Inslee: vaccination rates must increase ‘to break back of this pandemic’
Inslee and Dr. Umair Shah, the state’s secretary of health, emphasized the dangers of the delta variant that now makes up a majority of COVID-19 cases in Washington state.
“We are now seeing the delta variant take hold in our state,” Shah said, adding the delta variant made up about 5 percent of COVID-19 cases in the state in June, but has appeared to be doubling nearly every week. Health officials now believe the highly contagious variant, which has caused the number of COVID-19 cases in children and young people to rise sharply across the country this summer, makes up about 90 percent of Washington’s COVID-19 cases.
The state’s COVID-19 numbers had been dropping over the spring months, but are now “going up dramatically’ due to the delta variant and the number of people who are still not able or not willing to be vaccinated against COVID-19, Inslee said.
“The delta variant is twice as infectious,” the governor pointed out. “And it is easily the most dangerous mutation to date. … we might think of this as a new virus in some sense.”
Inslee said state health officials hoped to be further along by now in the fight against COVID-19.
“Science … makes it very clear there is one out of this pandemic and that is more vaccinations. We have the tools to be this, to break the back of this pandemic,” Inslee said. “Too many people, although they have access to a free vaccine that we know is an effective, safe tool, we know it works, but there have been challenges getting enough people to take the vaccine.”
Inslee said the state’s per-day vaccination numbers went from a high of 60,000 in April and May to “single digits” in July.
“Those numbers need to improve dramatically if we’re going to break the back of this pandemic,” Inslee said. “But there’s not just one virus in our state … There is a second that is just as deadly and that’s misinformation. Too many of our citizens have been attacked by misinformation, much of it on social media, that has caused them to question the vaccine.”
The state has launched a new initiative, the Power of Providers (POP), that hopes health care providers can share information with their patients and help break through some of the misinformation about the COVID-19 vaccines.
“Over one billion people have had the vaccine,” Inslee said. “We know that people can change their minds when given the right information, they make the decision to get the vaccine. We know they want to save the lives of their family and those around them.”
In addition to the mandatory school mask policy, the governor also is urging all Washingtonians — vaccinated or not — to wear masks while in public indoor spaces.
“We know it’s frustrating for people to even have to think about that,” Inslee said, “but that’s the situation we’re in. And it’s maddening that we have a life-saving medicine that is free and we still have to be in this position. But we can all do something about that — we can talk to loved ones about getting vaccinated.”

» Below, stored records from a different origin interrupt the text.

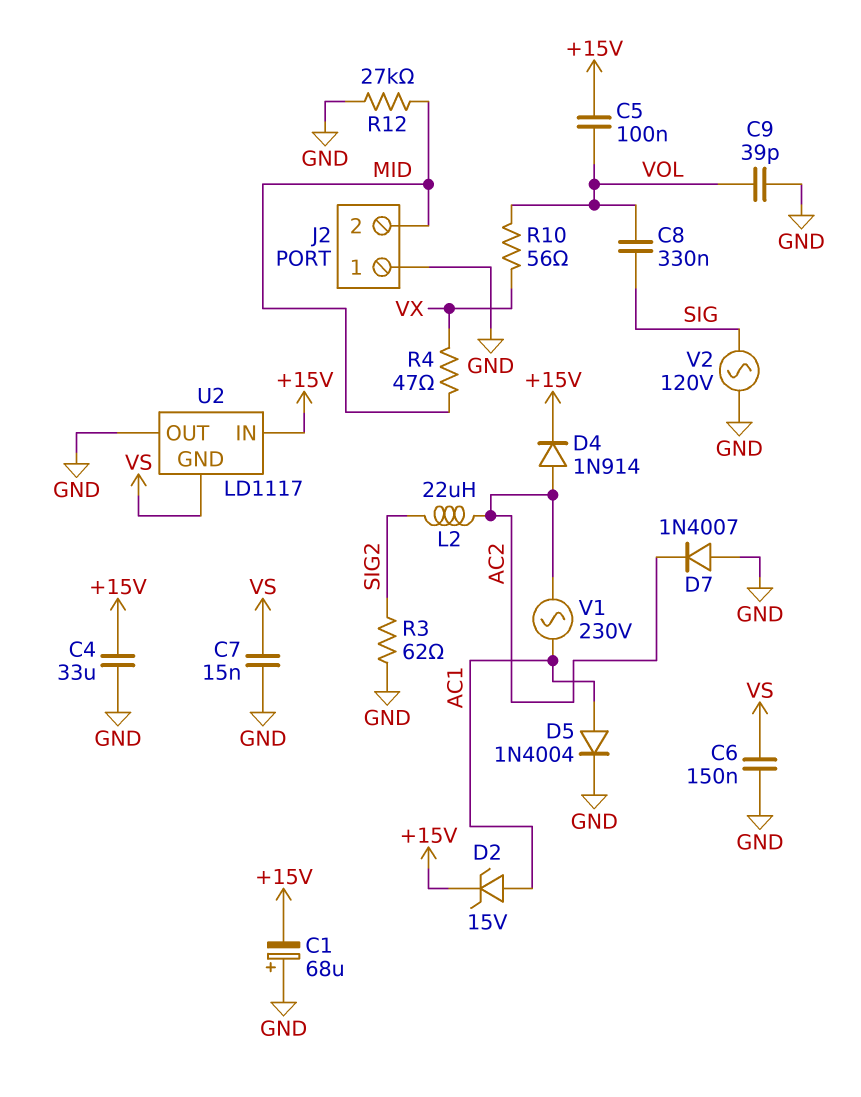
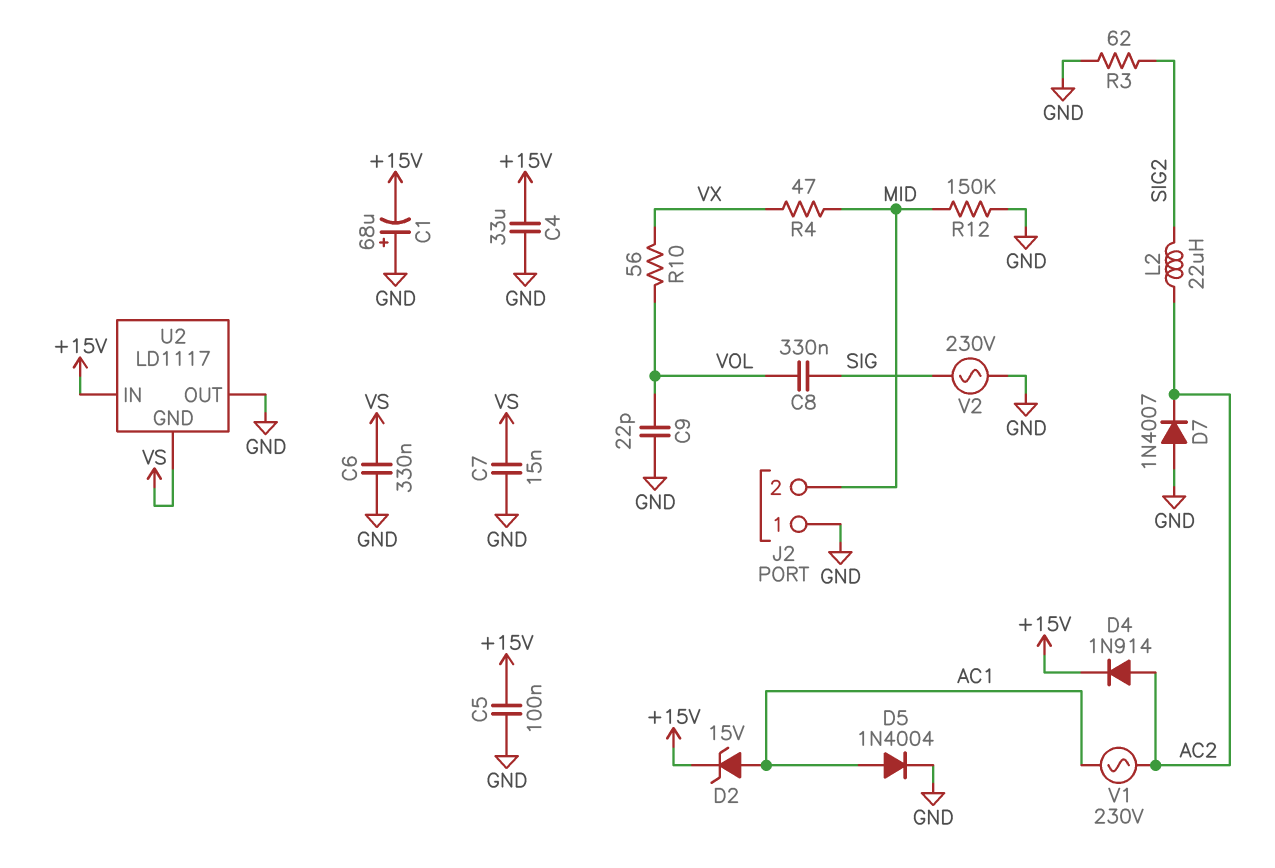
C5: 100nF (+15V, VOL) -> 100nF (+15V, GND)
C6: 150nF (GND, VS) -> 330nF (GND, VS)
C9: 39pF (GND, VOL) -> 22pF (GND, VOL)
R12: 27k (GND, MID) -> 150k (GND, MID)
V2: AC 120V (GND, SIG) -> AC 230V (GND, SIG)

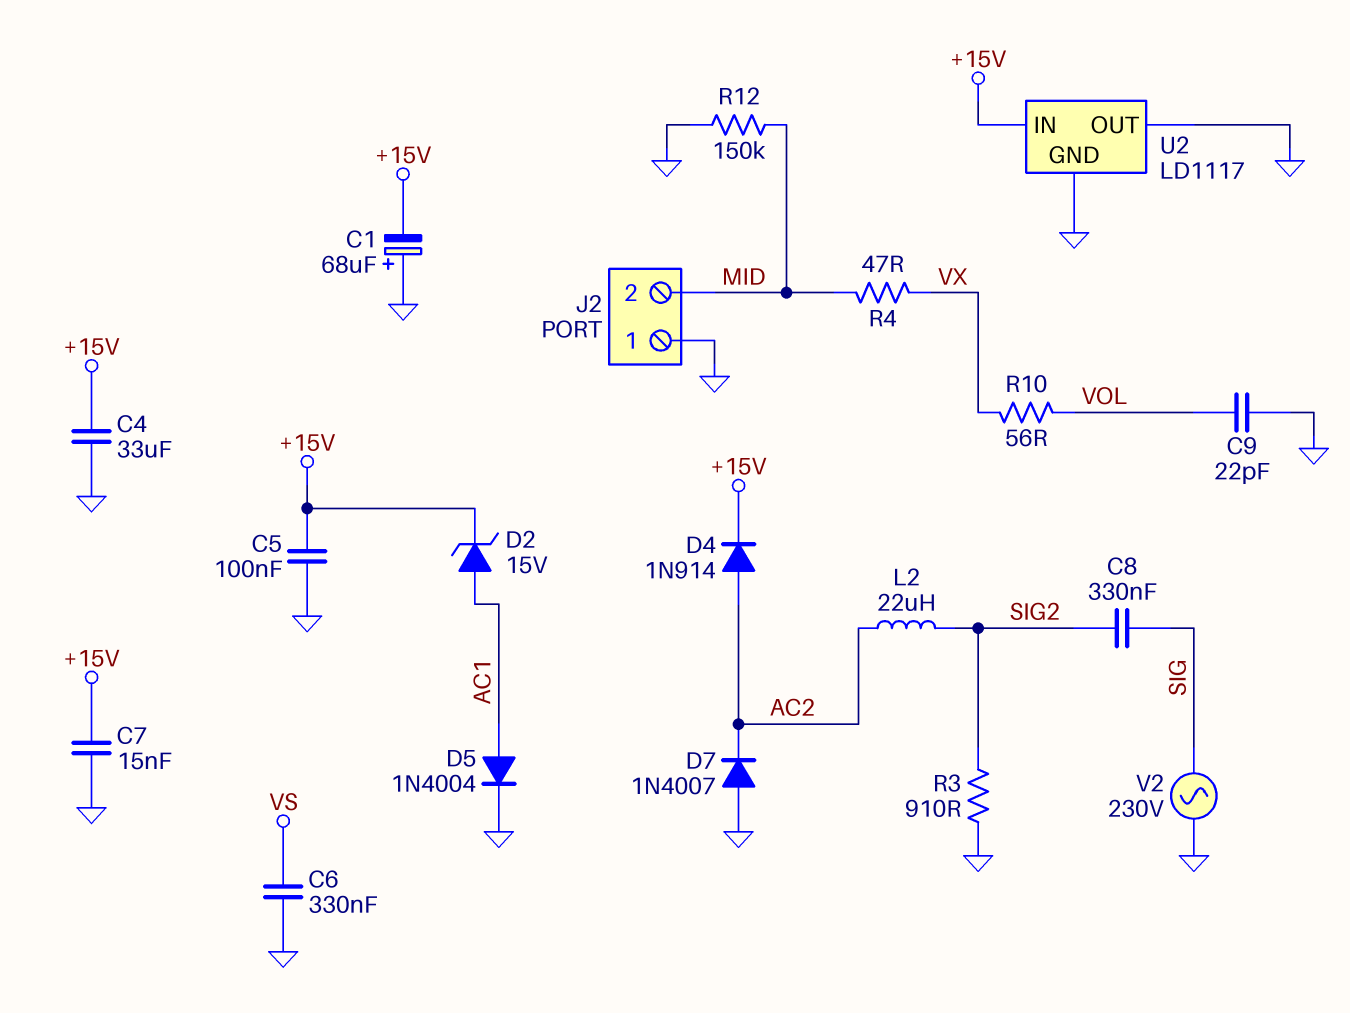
C7: 15nF (GND, VS) -> 15nF (+15V, GND)
C8: 330nF (SIG, VOL) -> 330nF (SIG, SIG2)
R3: 62 (GND, SIG2) -> 910 (GND, SIG2)
U2 pin GND: VS -> GND
V1: AC 230V (AC1, AC2) -> none

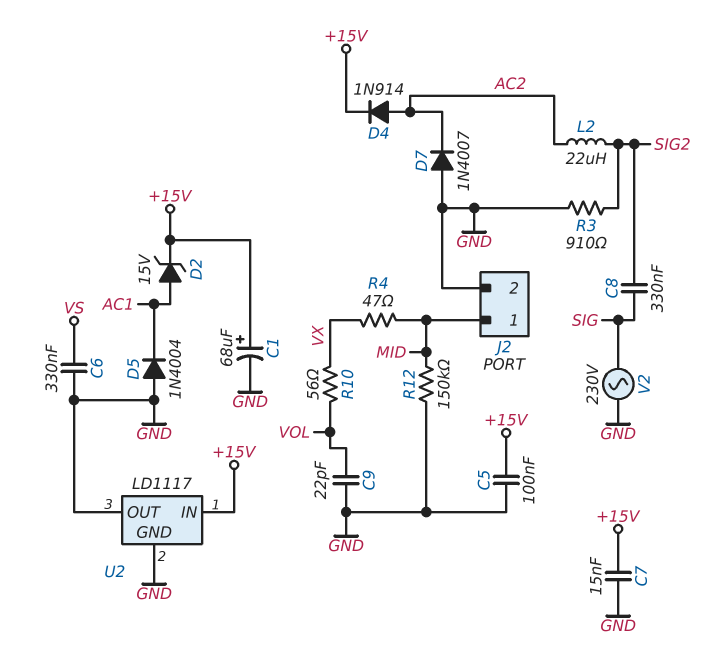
C1: 68uF (plus GND, minus +15V) -> 68uF (plus +15V, minus GND)
C4: 33uF (+15V, GND) -> none
D5: diode 1N4004 (A AC1, K GND) -> diode 1N4004 (A GND, K AC1)
J2 pin 1: GND -> MID
J2 pin 2: MID -> GND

“The vaccines are incredibly effective,” Inslee said. “The vast, vast majority of people in the hospital, 96 percent of the people in our hospitals today (for COVID) have one thing in common: they didn’t get the vaccine.”

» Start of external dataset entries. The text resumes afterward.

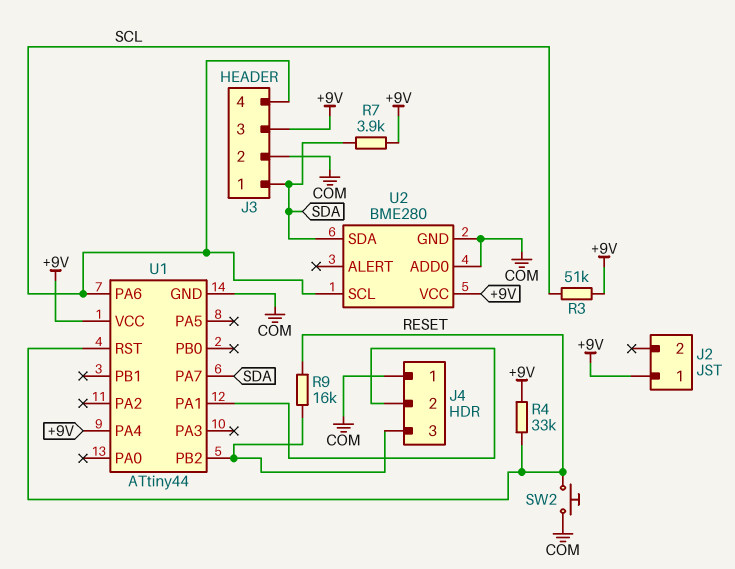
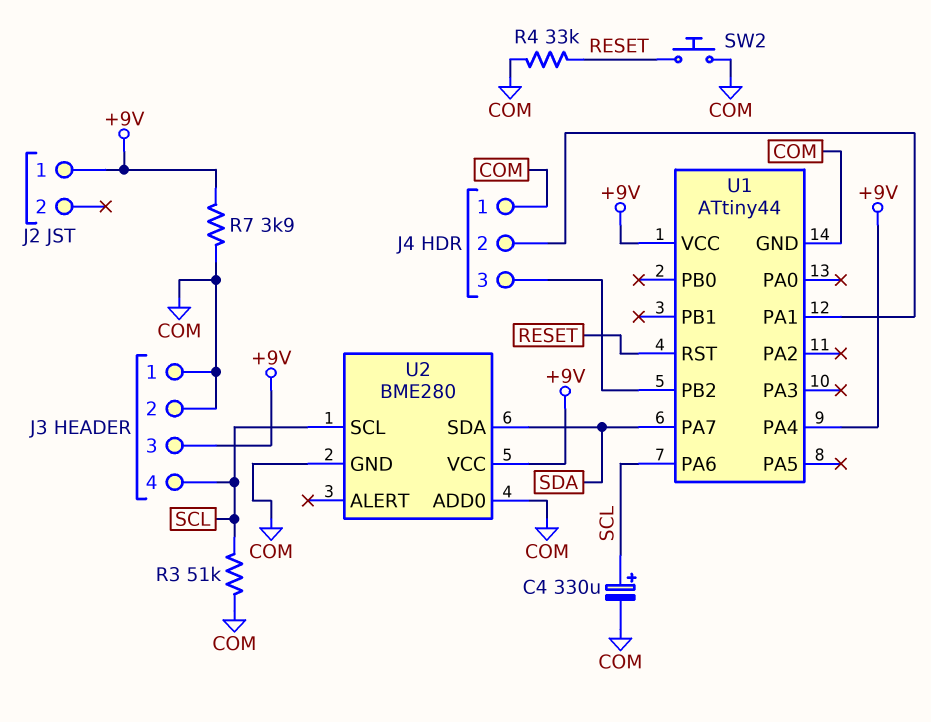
C4: none -> 330uF (plus SCL, minus COM)
J3 pin 1: SDA -> COM
R3: 51k (+9V, SCL) -> 51k (COM, SCL)
R4: 33k (+9V, RESET) -> 33k (COM, RESET)
R7: 3.9k (+9V, SDA) -> 3.9k (+9V, COM)
R9: 16k (J4/3, RESET) -> none

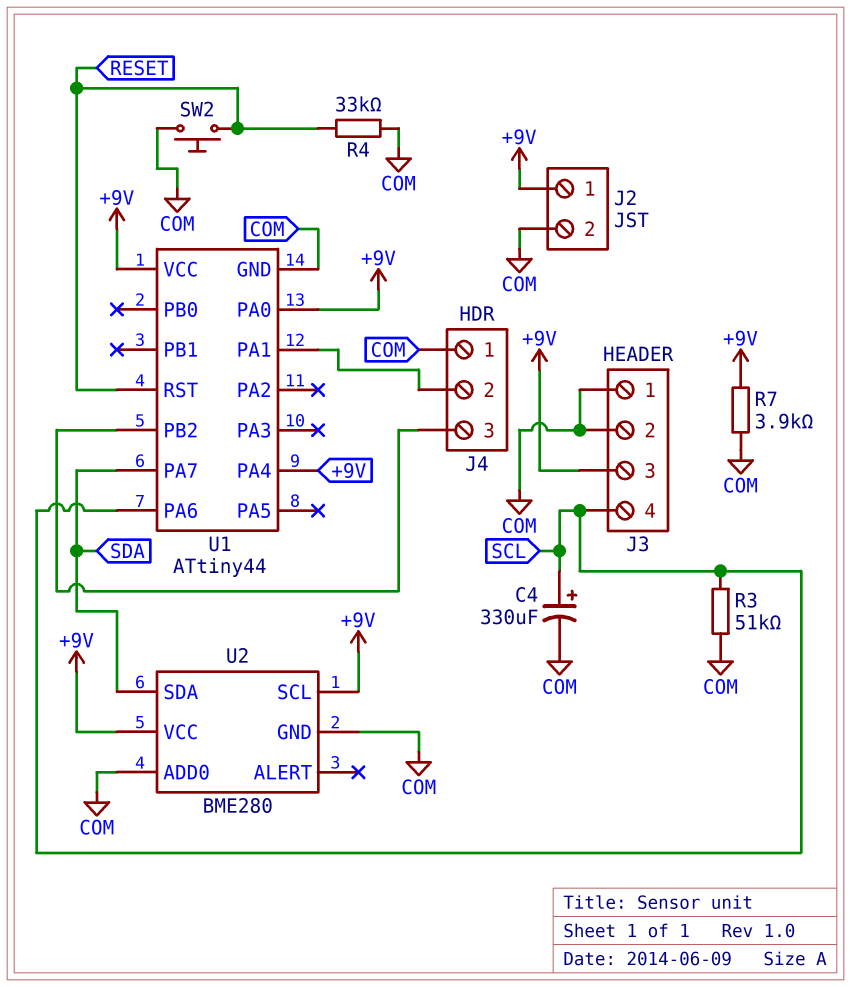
J2 pin 2: none -> COM
U1 pin PA0: none -> +9V
U2 pin SCL: SCL -> +9V

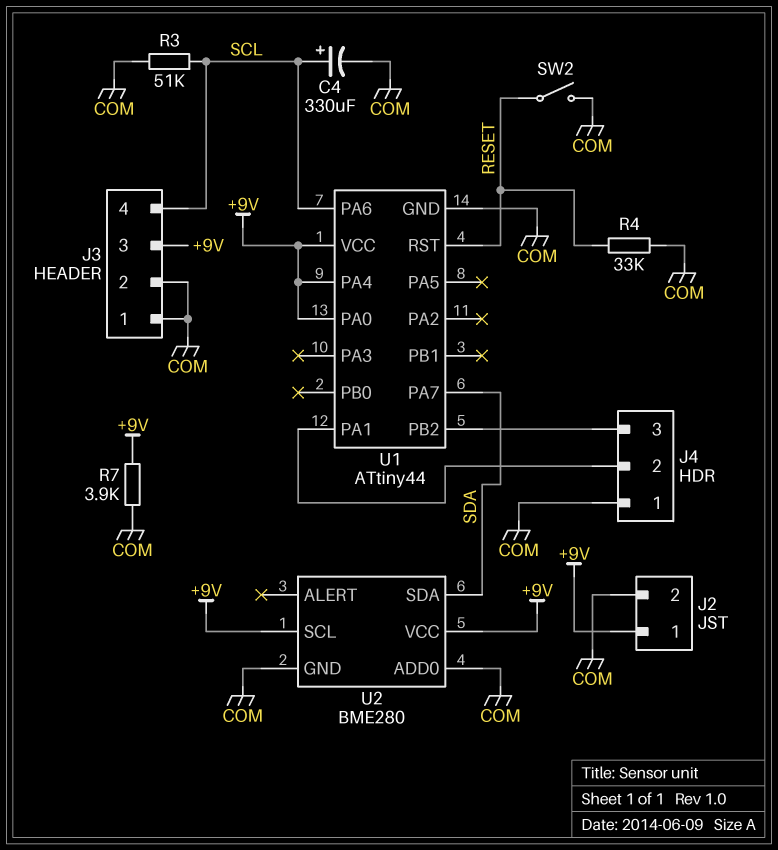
SW2: button (COM, RESET) -> switch (COM, RESET)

The more people who need intensive care unit (ICU) beds to treat severe COVID-19 infections, the fewer beds and medical workers there will be to take care of other Washingtonians who need critical care for heart attacks, traffic accidents and other, non-COVID reasons.
“We can’t afford that risk,” Inslee said. “We have to have an attitude of optimism that, as more people get the straight scoop, they’ll get this vaccine.”
Shah said protection from the COVID vaccines “is holding steady” against the delta variant, but that new studies show even vaccinated people can transmit the virus.
“The vaccines are still effective, still safe,” Shah said. “But this transmission across the state should be a wake-up call to all of us. … We know the vaccines work. We know masks work. Together, they help people stay protected.”